Intro to EdTech Entrepreneurship

This is a graduate level course for students interested in the business of education technology. I
helped design and manage this as a face-to-face DMDL course last spring in collaboration with
adjunct faculty member and edtech entrepreneur Jonathan Harber. At the time, we didn’t use an
LMS, so I recreated some of topic sequence, assignments, and content using the structure of
the Canvas LMS.

Background

Jonathan is the chairman of StartEd, a startup accelerator for edtech companies that is affiliated
with NYU Steinhardt. The accelerator connects founders with venture capitalists for mentorship
and, in 2017, the entire experience was filmed.

In the summer of 2018, I worked with Jonathan to develop the raw footage into a series of case
studies about each company. These case studies became the course material for the Edtech
Entrepreneurship course in the DMDL program, for which I served as Jonathan’s teaching
assistant. We distributed these case studies using a website called Synapse, which was not
built for this purpose. (Synapse is designed to manage a course development process, not
deliver the course). For the actual assessment, communication, and general course
management we originally used Google Suite.

Below is a screenshot of our case study for Wonda VR, which we distributed via Synapse.
Learning Goals

Students will be able to...

● Apply the four key lenses to evaluate an edtech company, i.e. (4Ps) problem, people,
product, progress by discussing company cases with peers.

● Carry out calculations that determine the value of a company and ownership distribution
by providing correct answers to various examples.

● Analyze a company as an investment opportunity by providing evidence from authentic


company documents and independent research.

● Create a case study on a company using key concepts introduced throughout the
course, such as Total Addressable Market (TAM) and Customer Acquisition Cost (CAQ).

Learning Theories

Worked Examples​ present a problem and provide the steps to solve that problem. This can be
an effective teaching method in complex domains such as analyzing patient cases by doctors in
training. Reviewing video of discussion about patient cases provide learners with a kind of
worked example that they can transfer to future cases (Renkle 2014).

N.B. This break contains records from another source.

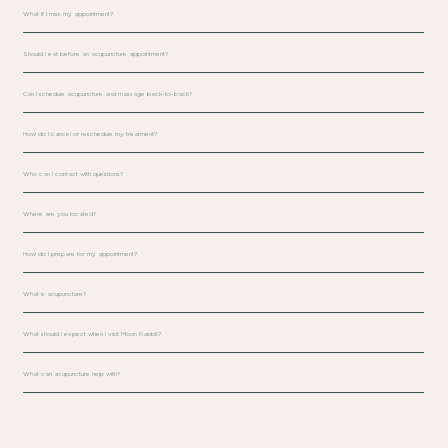
What if I miss my appointment?
Should I eat before an acupuncture appointment?
Can I schedule acupuncture and massage back-to-back?
How do I cancel or reschedule my treatment?
Who can I contact with questions?
Where are you located?
How do I prepare for my appointment?
What is acupuncture?
What should I expect when I visit Moon Rabbit?
What can acupuncture help with?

The case study videos in our Edtech Entrepreneurship course provide a similarly complex
domain. Through videos in the case studies, students watch investors and other leaders in the
field discuss the merits of each company through such lenses as the companies sales strategy,
market approach, and leadership background. While there is no right or wrong answer and the
final solution is presently unknowable, students will learn heuristics that can be applied to other
cases and help them make decisions in the future.

Sources

Iowa State University. Retrieved Nov 12, 2019.​ Revised Bloom's Taxonomy.​
http://www.celt.iastate.edu/teaching/effective-teaching-practices/revised-blooms-taxonomy/

Renkl, A. (2014). 16 The Worked Examples Principle in Multimedia Learning. ​The Cambridge
handbook of multimedia learning,​ 391.